A área de fiscalização da Aneel detectou que, em
2011, os consumidores da Celpa ficaram, em média, 106 horas sem energia.
Atualmente, a empresa encontra-se à beira da falência, sem pagar seus
trabalhadores e com pedido de recuperação judicial em andamento.
Denunciando que tal situação é fruto do processo
da privatização da empresa, em 1998, os eletricitários realizaram uma greve de
48 horas na última segunda e terça-feira. Os funcionários relatam que falta o
pagamento da 38ª parcela do acordo judicial do Plano de Cargos, Carreiras e
Salários (PCCS).
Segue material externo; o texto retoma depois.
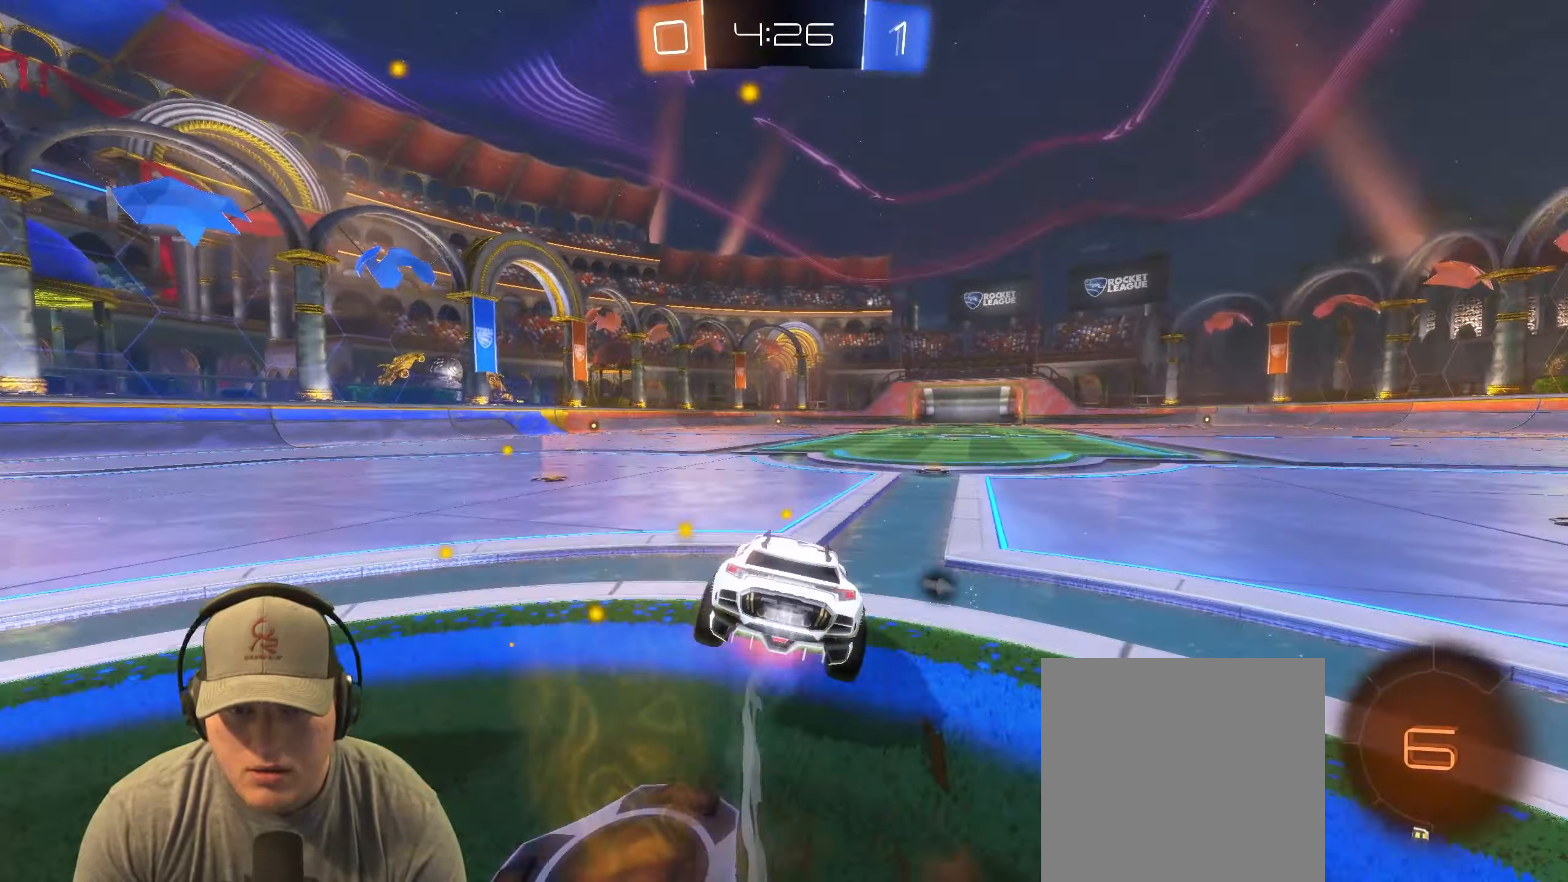
{"buttons": ["L1", "R2"], "left_stick": "down-right", "events": [[67, "left_stick", "down"], [83, "CROSS", "up"], [167, "TRIANGLE", "down"], [167, "left_stick", "down-right"], [267, "TRIANGLE", "up"], [467, "R1", "up"]]}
A federalização da Celpa também é pauta de reivindicação dos
trabalhadores.
Conforme o relator do processo, o diretor da
Aneel André Pepitone, a intimação a empresa é a primeira etapa do processo que a
Aneel poderá abrir para determinar a caducidade da concessão da distribuidora. A
decisão de hoje não afasta a possibilidade de uma intervenção federal na Celpa,
que ainda está sendo analisada pela Aneel.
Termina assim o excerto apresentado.